#### Source data ####

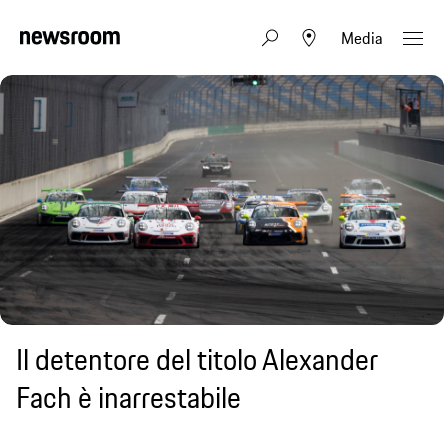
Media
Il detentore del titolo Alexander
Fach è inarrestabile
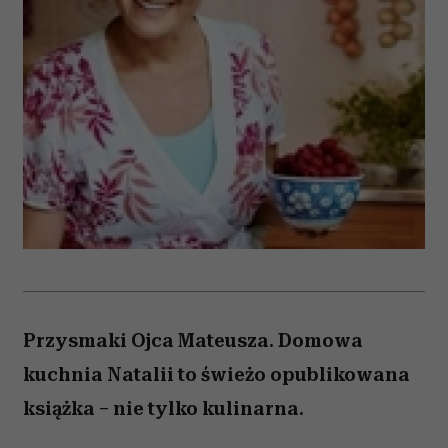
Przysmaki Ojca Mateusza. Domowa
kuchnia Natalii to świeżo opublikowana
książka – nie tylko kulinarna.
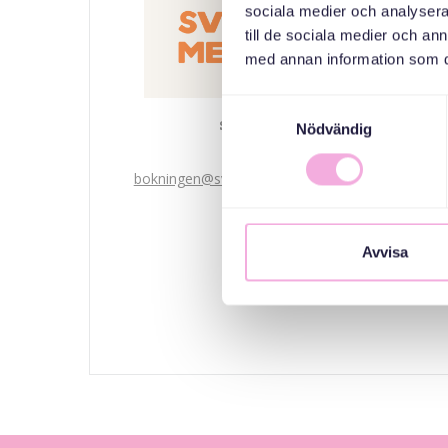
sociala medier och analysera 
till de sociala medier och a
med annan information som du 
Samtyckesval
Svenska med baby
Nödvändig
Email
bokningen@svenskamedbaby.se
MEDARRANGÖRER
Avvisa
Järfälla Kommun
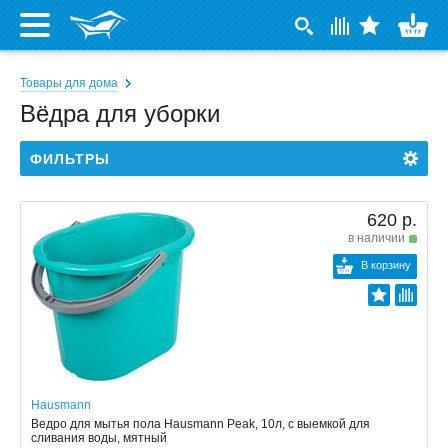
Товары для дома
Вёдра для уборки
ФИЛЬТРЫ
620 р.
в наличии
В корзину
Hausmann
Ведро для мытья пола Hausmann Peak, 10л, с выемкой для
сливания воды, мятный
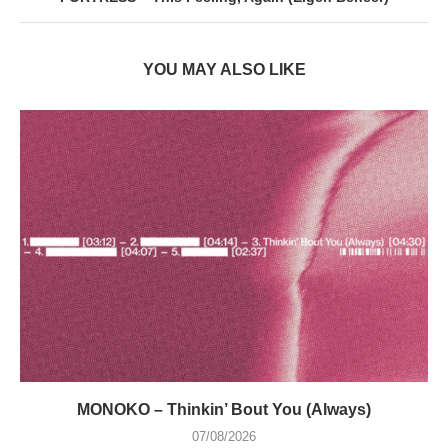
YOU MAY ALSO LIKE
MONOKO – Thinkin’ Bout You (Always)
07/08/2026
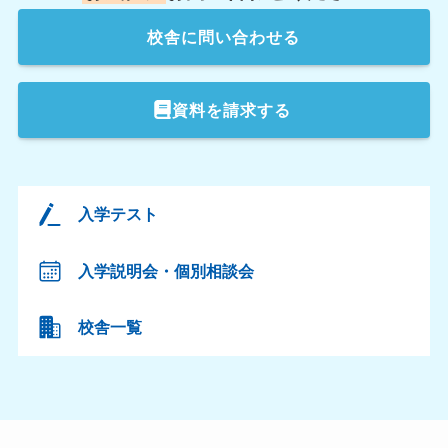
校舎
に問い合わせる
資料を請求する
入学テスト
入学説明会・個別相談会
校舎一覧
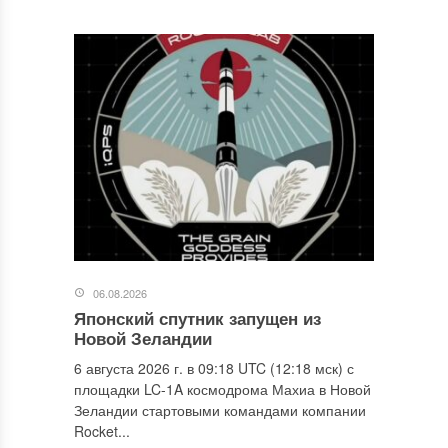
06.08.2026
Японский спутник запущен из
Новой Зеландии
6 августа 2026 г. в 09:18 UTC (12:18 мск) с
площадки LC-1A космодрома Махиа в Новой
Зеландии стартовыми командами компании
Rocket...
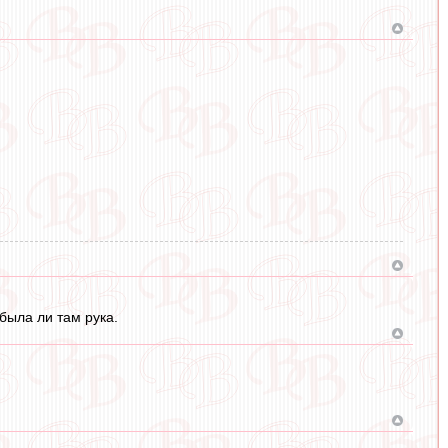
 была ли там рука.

####

§ **Problem description**: Put every line of the data above into a Markdown table with the columns No. and Text, numbering each row and skipping blank lines. Leave out the picture lines.

§ **Written reply**:
| No. | Text |
|---|---|
| 1 | Media |
| 2 | Il detentore del titolo Alexander |
| 3 | Fach è inarrestabile |
| 4 | Przysmaki Ojca Mateusza. Domowa |
| 5 | kuchnia Natalii to świeżo opublikowana |
| 6 | książka – nie tylko kulinarna. |
| 7 | sociala medier och analysera  |
| 8 | till de sociala medier och a |
| 9 | med annan information som du  |
| 10 | Samtyckesval |
| 11 | Svenska med baby |
| 12 | Nödvändig |
| 13 | Email |
| 14 | bokningen@svenskamedbaby.se |
| 15 | MEDARRANGÖRER |
| 16 | Avvisa |
| 17 | Järfälla Kommun |
| 18 | Товары для дома |
| 19 | Вёдра для уборки |
| 20 | ФИЛЬТРЫ |
| 21 | 620 р. |
| 22 | в наличии |
| 23 | В корзину |
| 24 | Hausmann |
| 25 | Ведро для мытья пола Hausmann Peak, 10л, с выемкой для |
| 26 | сливания воды, мятный |
| 27 | YOU MAY ALSO LIKE |
| 28 | MONOKO – Thinkin’ Bout You (Always) |
| 29 | 07/08/2026 |
| 30 | 校舎 |
| 31 | に問い合わせる |
| 32 | 資料を請求する |
| 33 | 入学テスト |
| 34 | 入学説明会・個別相談会 |
| 35 | 校舎一覧 |
| 36 | 06.08.2026 |
| 37 | Японский спутник запущен из |
| 38 | Новой Зеландии |
| 39 | 6 августа 2026 г. в 09:18 UTC (12:18 мск) с |
| 40 | площадки LC-1A космодрома Махиа в Новой |
| 41 | Зеландии стартовыми командами компании |
| 42 | Rocket... |
| 43 |  была ли там рука. |